I would really like for her to get some help, but she won't do it. She doesn't want to hear what she thinks they will have to say. I was just surprised that maybe there was something actually wrong with her (other than the drugs) and it wasn't just her awful personality.
Addicts/alcoholics often display symptoms that mimic those of someone with narcissistic personality disorder. Needless to say, this is because the addict's only allegiance is to their drug of choice which makes them act in incredibly selfish ways. An addict will sacrifice family, friends, career, and ultimately themselves on the alter of their addiction.

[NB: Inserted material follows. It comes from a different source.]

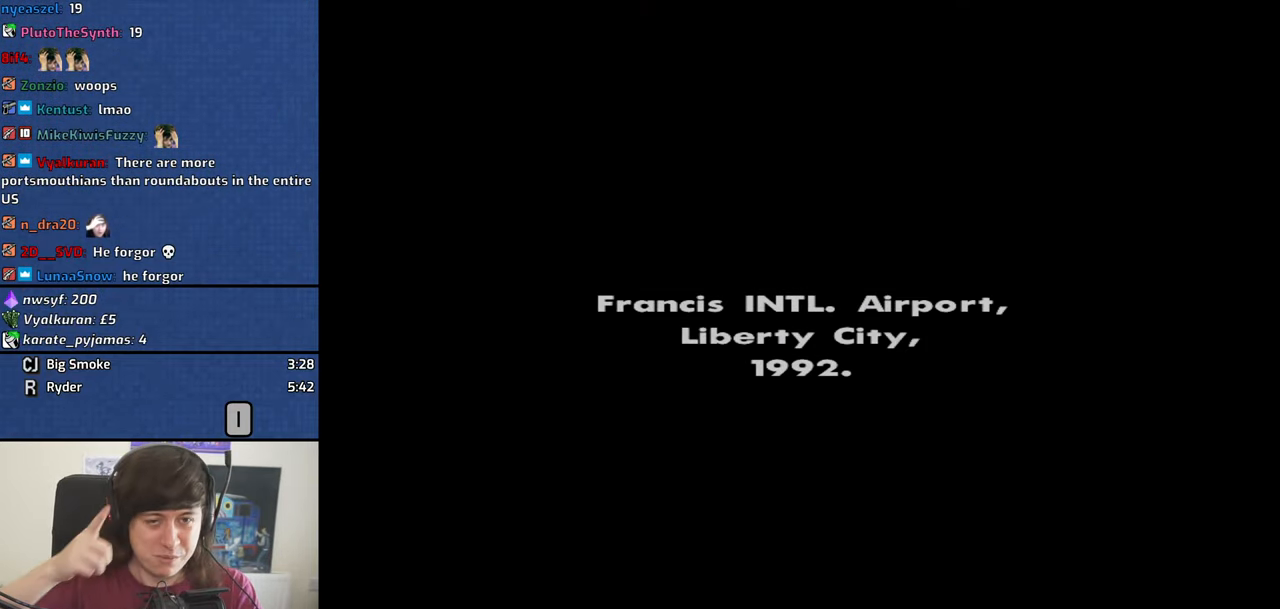
{"keys": ["w"], "events": [[50, "a", "up"], [50, "d", "down"], [50, "w", "up"], [100, "space", "down"], [133, "d", "up"], [183, "a", "down"], [183, "space", "up"], [183, "w", "down"], [234, "d", "down"], [284, "a", "up"], [284, "w", "up"], [334, "space", "down"], [367, "d", "up"], [367, "w", "down"], [417, "a", "down"], [417, "space", "up"], [467, "a", "up"]]}
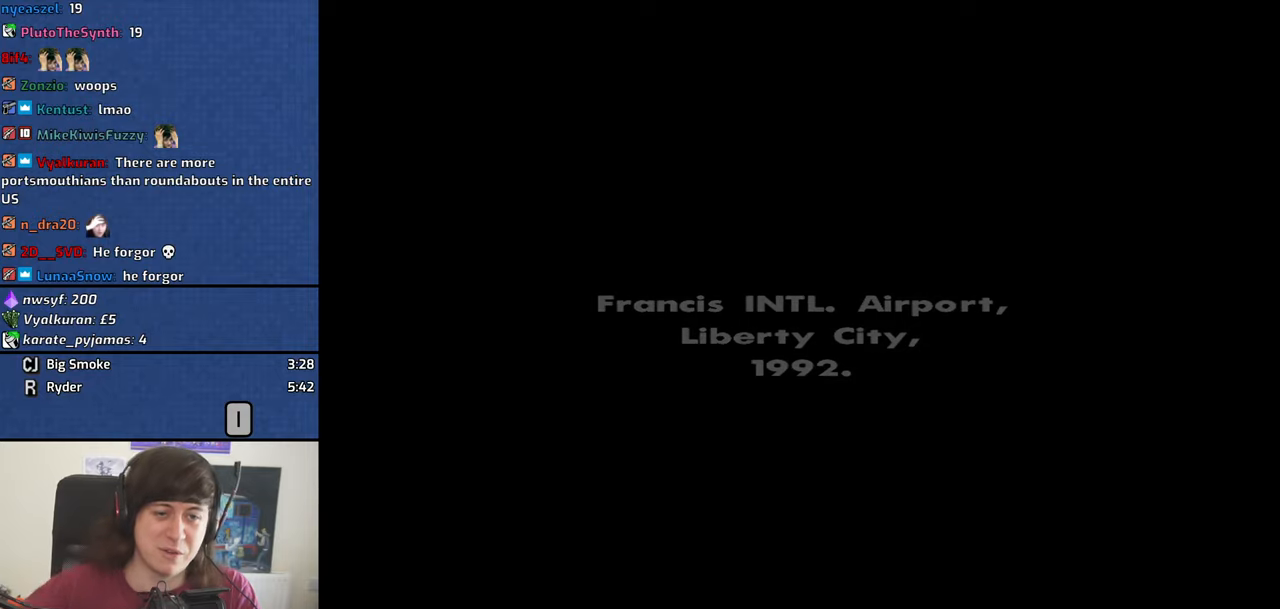
{"keys": ["space"], "events": [[17, "d", "down"], [17, "w", "up"], [67, "space", "down"], [100, "a", "down"], [100, "d", "up"], [100, "space", "up"], [100, "w", "down"], [200, "a", "up"], [200, "d", "down"], [200, "w", "up"], [250, "space", "down"], [300, "d", "up"], [334, "a", "down"], [334, "space", "up"], [334, "w", "down"], [384, "a", "up"], [384, "w", "up"], [434, "d", "down"], [484, "d", "up"], [484, "space", "down"]]}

Narcissists can also become addicts or alcoholics. In fact, this is not uncommon, because deep within their core, narcissists are filled with self loathing. They also realize that they are profoundly different than most other people around them. The last thing a narcissist wants to do is to look at these issues. Actually, narcissism is really a defense mechanism that keeps a badly damaged, almost non-existent sense of self from falling inward and imploding. Drugs and alcohol are great for keeping self awareness at bay.

The only way to tell for sure if someone is just a plain old garden variety addict or alcoholic, and not an NPD, is for them to clean up or sober up. The personality that then emerges may be that of a perfectly wonderful human being with a few hang ups - no different than any of the rest of us. Or you may get a sober version of reptilicus - not pretty!

The highest estimate I have come across for percentage of narcissists/psychopaths in the general population is around 10%. Thus, just going by statistics alone, chances are that your sister's problems revolve more around her drug habit than a personality disorder.

Alas, you cannot force her to sober up. Only she can decide for herself that is fed up with the addiction and start going to NA/AA and possibly treatment of some sort.

It might be helpful for you to check out some local Al-Anon meetings. You can't changer her, but you can change YOUR response to her.

Good luck!

Last edited by marichiko; 02-08-2006 at 02:47 PM.